How is it possible to get a high $R^²$ & still have 'poor predictions'? [duplicate]

Question

The insulin-sensitivity check index (QUICKI) has an excellent linear correlation with the glucose clamp index of insulin sensitivity (SI_Clamp) that is better than that of many other surrogate indexes. However, correlation between a surrogate and reference standard may improve as variability between subjects in a cohort increases (i.e., with an increased range of values). Correlation may be excellent even when prediction of reference values by the surrogate is poor.

Source:
Chen H, Sullivan G, Quon MJ. Assessing the predictive accuracy of QUICKI as a surrogate index for insulin sensitivity using a calibration model. Diabetes. 2005 Jul;54(7):1914-25.

Based on the above I am supposed to answer how it is possible to have a high correlation while at the same time having 'poor' prediction capacity, probably due to the increased range of values. The way I interpret this is a high $R^²$ or $r$ and 'relatively' wide prediction intervals. While I have previously seen this occur in a paper as well, I don't quite get it how it is possible when I look at the formulas:

$$R^² = \frac{SSR}{SST}\qquad {\rm or} \qquad1 - \frac{SSE}{SSTO}$$

And the variation that determines the width of the interval:

$$\newcommand{\mean}{{\rm mean}}S^²({\rm prediction}) = MSE \frac{1 + 1/n + (X_h - X_{\mean})^² }{\sum(X_i - X_{\mean})^²}$$

With $MSE$ is mean squared error, $X_h$ is the value of $X$ for which you want to set up a prediction interval, $X_{\mean}$ is mean of all $X$ values, $X_i$ is the value of $X$ in observation $i$. To my understanding, if we were to have the same sample size ($N$) but for a wider range of $X$s, then your $R^²$ may increase as $SSR$ increases.

But at the same time, due to the wider range of $X$s the $S^²({\rm prediction})$ will also decrease as the denominator in the formula for $S^²({\rm prediction})$ gets bigger. Also, if $SSR$ increases while $SSTO$ remains the same, this also implies $SSE$ decreases.

Thus, am I right to say that this ($R^²$ high, predictions poor) can only occur when the $MSE$ remains unchanged and is relatively high, while $SSR$ and $SSTO$ increase (so that your $R^²$ increases)?

Or should I say: that the proportions of all elements in the $R^²$ formula (i.e.: $SSR, SSTO, SSE$) remain the same, but increase in absolute numbers. So that the MSE increases for the $S^²({\rm prediction})$, having less precise predictions, while $R^²$ remains high?

Answer 1

As you state, $R^2 = 1-SSE/SST$, where SSE is the sum of squared residuals of the model and SST is the sum of squared residuals of a simple model that just predicts the average response variable for each observation.

Consider two regression models. The first has data in a relatively small range:

dat <- data.frame(x=1:10, y=c(2, 1, 4, 3, 6, 5, 8, 7, 10, 9))
plot(dat)

We get an $R^2$ of 0.88, with SSE = 9.7 and SST = 82.5.

Now add the point with x=100, y=100 and re-run the experiment:

dat2 <- data.frame(x=c(1:10, 100), y=c(2, 1, 4, 3, 6, 5, 8, 7, 10, 9, 100))
plot(dat2)

The second model has $R^2$ of 0.999, with SSE = 10.0 and SST = 8201. The model fit hasn't really improved (both models have a RMSE of roughly 1). However, the $R^2$ has improved dramatically because the simple baseline driving SST is much worse in the second case. Instead of predicting the sensible value of 5.5 for all observations as it did in the first case, it is now predicting 14.1.

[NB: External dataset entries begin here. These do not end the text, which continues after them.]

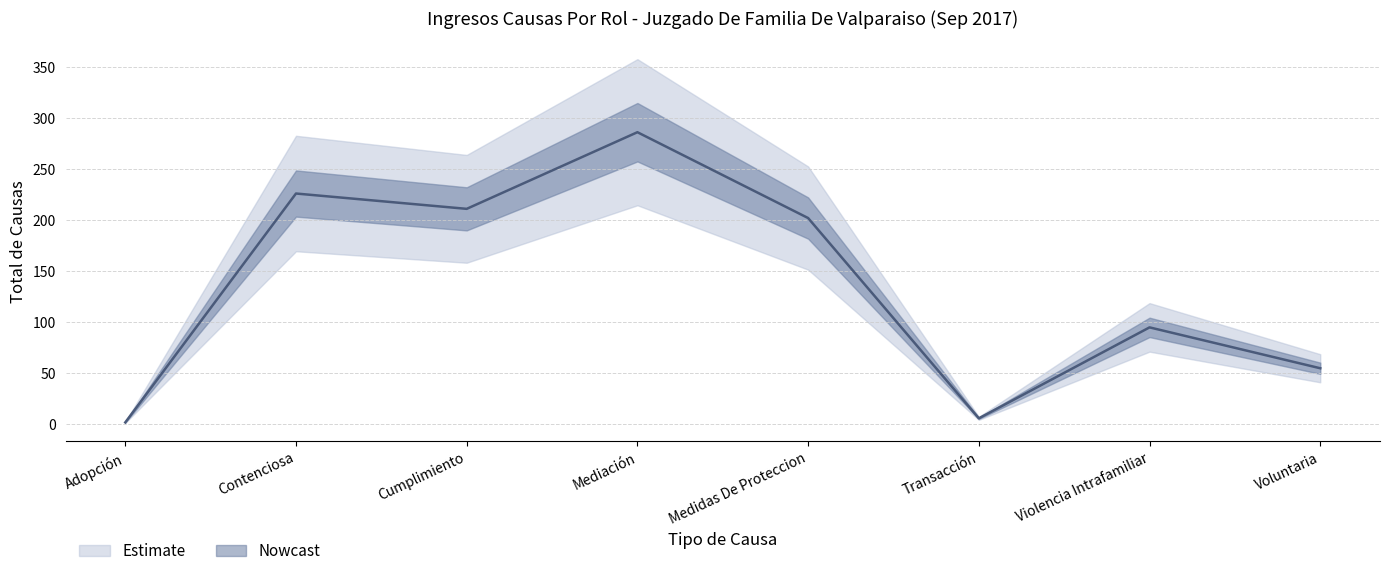

At which category does the data reach its first local peak?

Contenciosa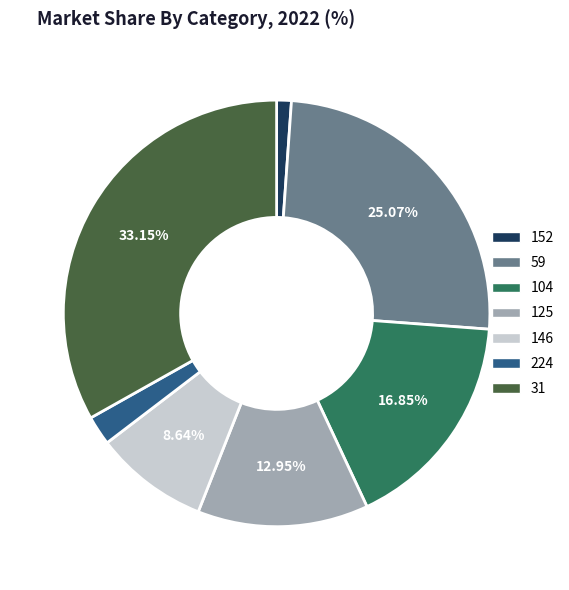

Count the number of slices in the pie.

7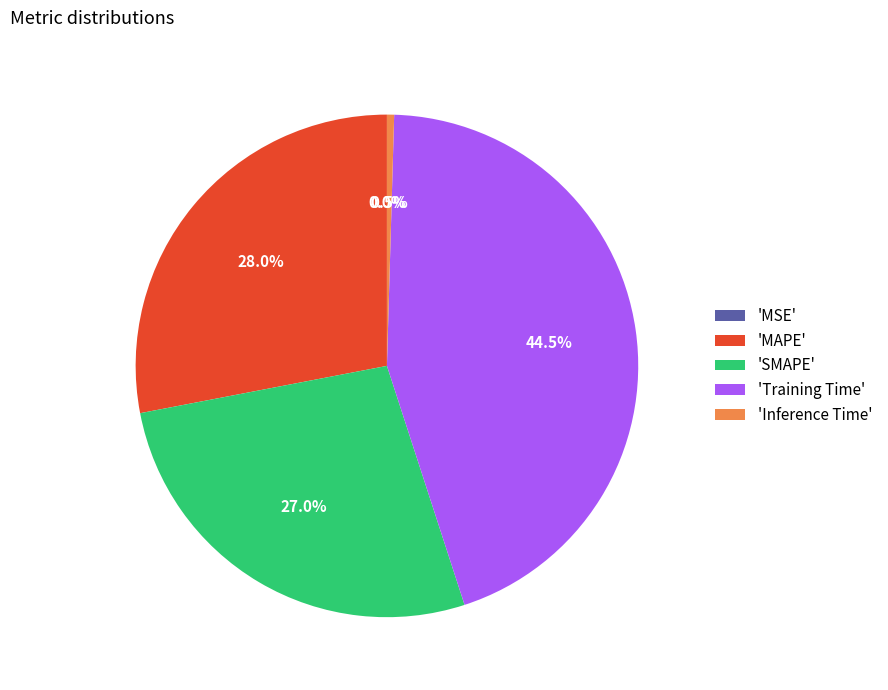

Does any single category account for the majority?

No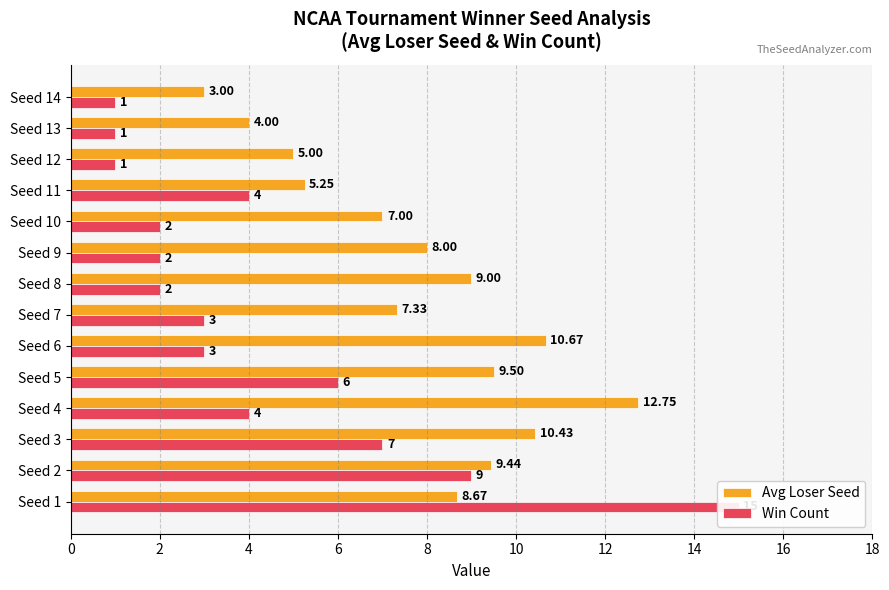

What are all the series names shown in the legend?

Avg Loser Seed, Win Count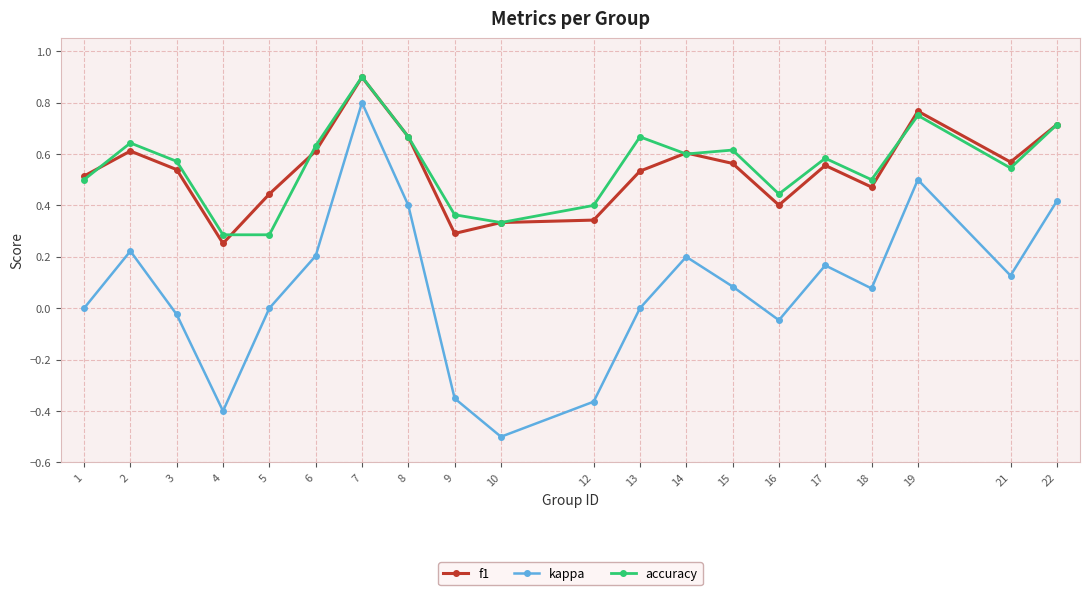

Which series has the widest spread of values?

kappa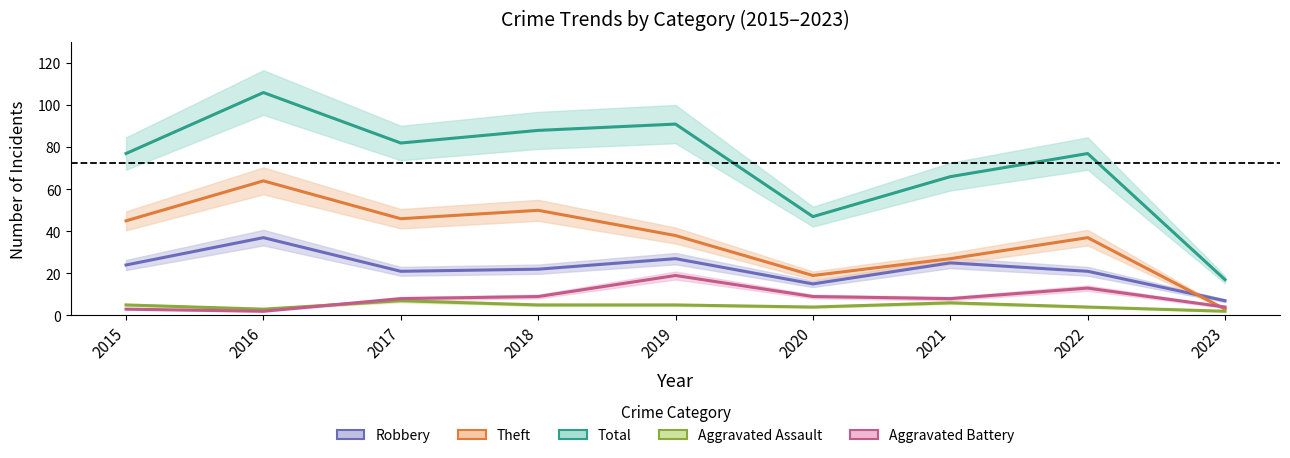

What is the value of the Aggravated Assault point at the 9th from the left?

2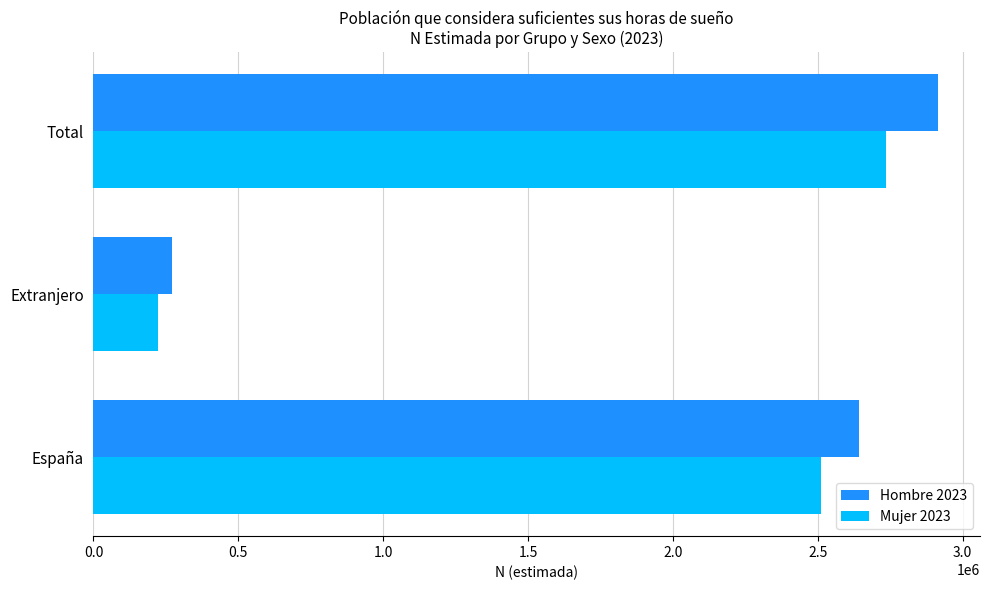

What are all the series names shown in the legend?

Hombre 2023, Mujer 2023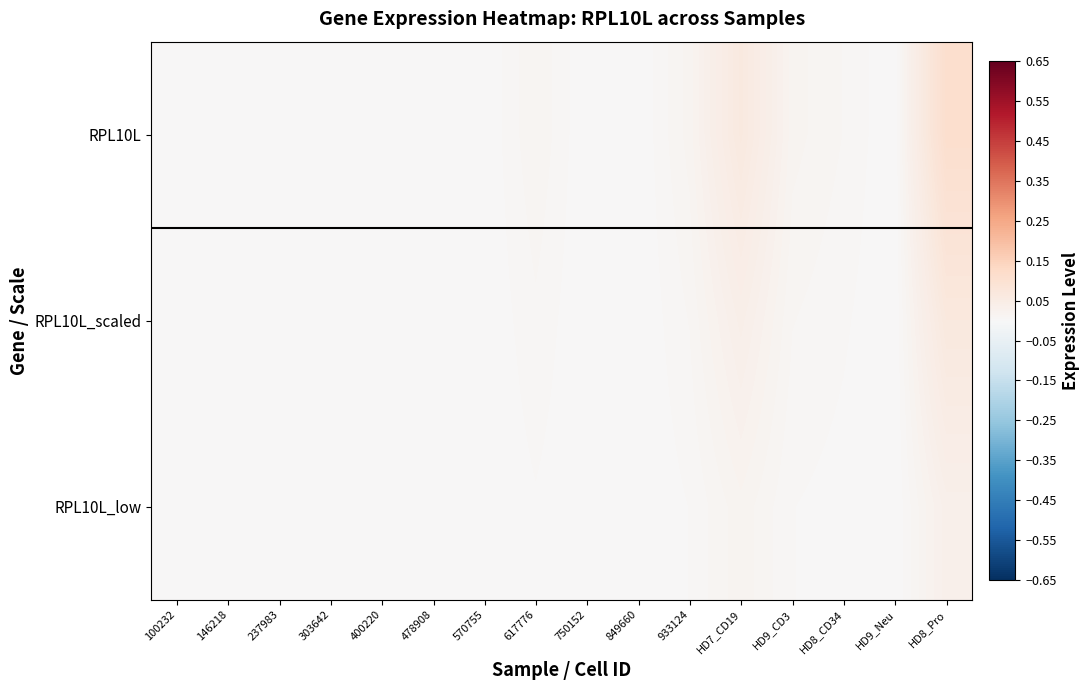

Between 100232 and 400220, which is larger?

100232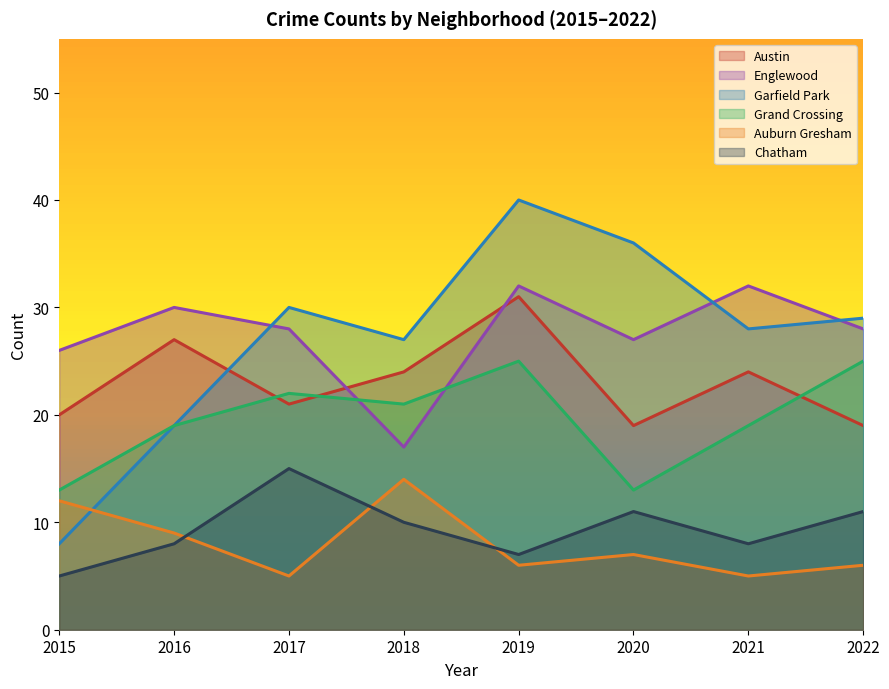

What is the difference between the highest and lowest values at 2018?

17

We now see that "wide data" (aka a large range of response variables) can cause SST to become much worse than the "narrow data" case, causing the $R^2$ to improve without a closer model fit.

Answer 2

If variability between subjects increases then variability within subjects decreases, i.e. the intraindividual measurement error is greater. For instance, with insulin resistance we often use HOMA-IR which is a great marker because it only requires one measure of fasting glucose/insulin over time... but if you measured the same individual tomorrow, you would have a different prediction, like with blood pressure, protein urea, etc. Clinically, we rely on multiple measurements of imprecise markers to make decisions. If you predict a highly variable marker within an individual well, it still won't tell you much about that individual in general.